The ability of an organism to recognize invading pathogens, infected cells, or cancerous cells and kill them without causing excessive damage to itself is essential for survival. From fish to frogs to humans, all of the ~60,000 vertebrate species on earth use sophisticated immune cells to "inspect" every other cell in their body to determine if it is friend or foe. These immune cells possess a large number of protein receptors on their surface that work to maintain the peace. Many of these receptors are designed to recognize specific types of pathogens, forming a front line of defense. However, pathogens typically reproduce quickly, allowing them to evolve or change faster than most vertebrates and thereby develop ways to escape detection. In response, vertebrates have evolved a complex immune system that includes large groups of receptors that evolve faster than most other proteins and are specialized for anticipated as well as unanticipated pathogens. Fish represent half of all vertebrates and, as a group, are a great model for studying the genetic basis of these defenses. This project will use new and existing genomic data from numerous fish species to determine the origins of these receptors and study how these receptors have evolved to achieve the diversity observed today. Using fish as a model, this work will reveal fundamental aspects of immunity in all vertebrates. Data collected from this project will be incorporated into multiple new exhibits at the North Carolina Museum of Natural Sciences.

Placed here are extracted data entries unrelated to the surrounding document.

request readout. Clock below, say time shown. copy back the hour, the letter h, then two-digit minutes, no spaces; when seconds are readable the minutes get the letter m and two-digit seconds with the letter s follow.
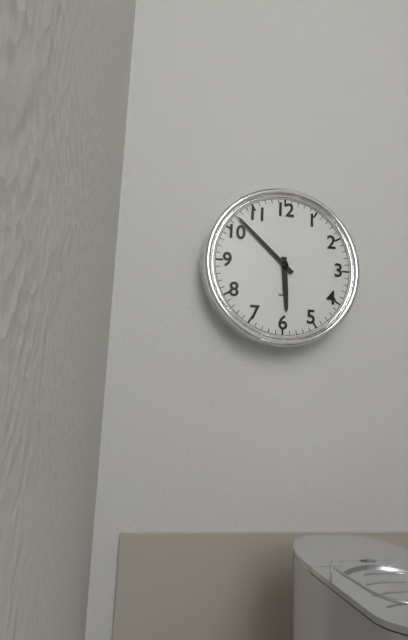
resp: 5h52
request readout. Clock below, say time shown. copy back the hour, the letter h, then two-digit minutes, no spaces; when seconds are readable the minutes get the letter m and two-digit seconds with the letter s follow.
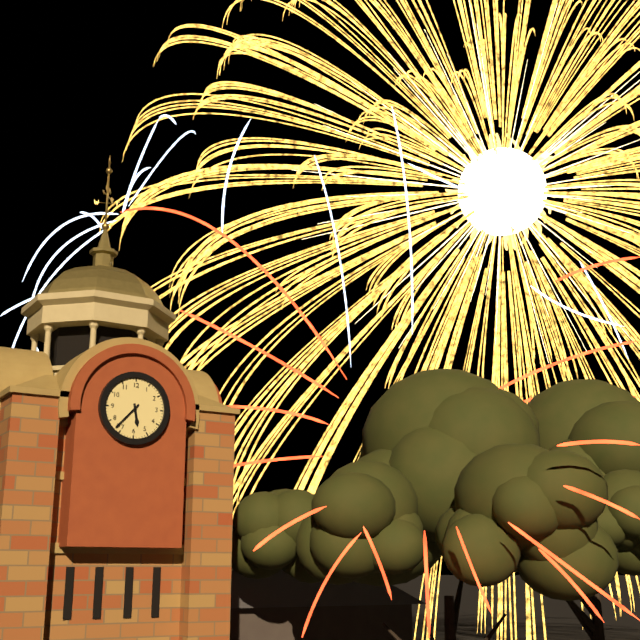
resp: 5h37
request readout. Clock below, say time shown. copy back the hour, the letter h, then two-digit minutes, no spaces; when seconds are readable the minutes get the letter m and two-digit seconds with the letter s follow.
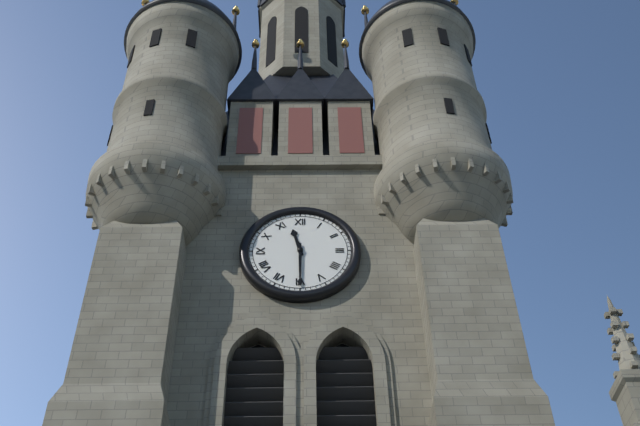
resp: 11h30
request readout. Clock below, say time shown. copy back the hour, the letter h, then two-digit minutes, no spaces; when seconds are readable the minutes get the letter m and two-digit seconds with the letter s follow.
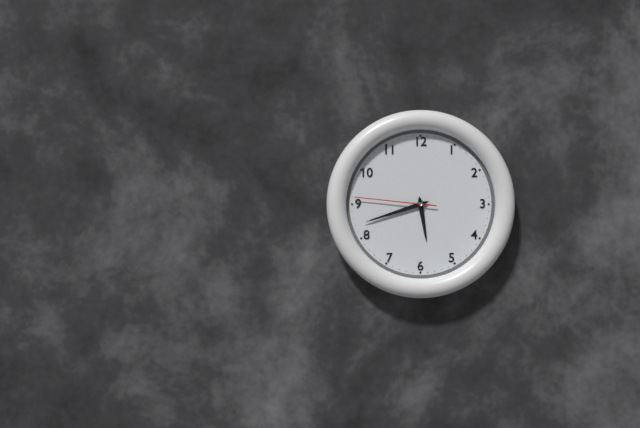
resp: 5h42m46s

Ray-finned fish (Actinopterygii) constitute over half of the extant vertebrates on earth, making them a powerful system for understanding the genetic and functional evolution of immune genes. Fish not only share certain immune gene families with mammals, but also encode a number of highly diverse "fish-specific" immune gene families. Understanding the factors that underlie the diversification of gene families involved in immunity is critical for explaining the origins and sub-/neo-functionalization of new genes and for understanding the molecular basis of pathogen recognition and resistance. In order to provide an in-depth understanding of the origins of vertebrate immune gene families and their diversification dynamics, this project will integrate a phylogenetic comparative framework with new and existing transcriptome and genomic sequence data from multiple ray-finned fish lineages to determine how genomic architecture impacts the rate and mechanism of gene family evolution. This project will also evaluate the interdependence between genetically encoded markers of self and their candidate receptors. In total, this project will illuminate the evolution of recognition mechanisms that delineate self from non-self in all ray-finned fish, and reveal novel insight into both conserved and divergent means of accomplishing this critical immune function. Finally, this project will enable the creation of media content and interactive exhibits at the North Carolina Museum of Natural Sciences including a virtual reality and augmented reality video-game that teaches visitors fundamental aspects of how immune systems function.
This award reflects NSF's statutory mission and has been deemed worthy of support through evaluation using the Foundation's intellectual merit and broader impacts review criteria.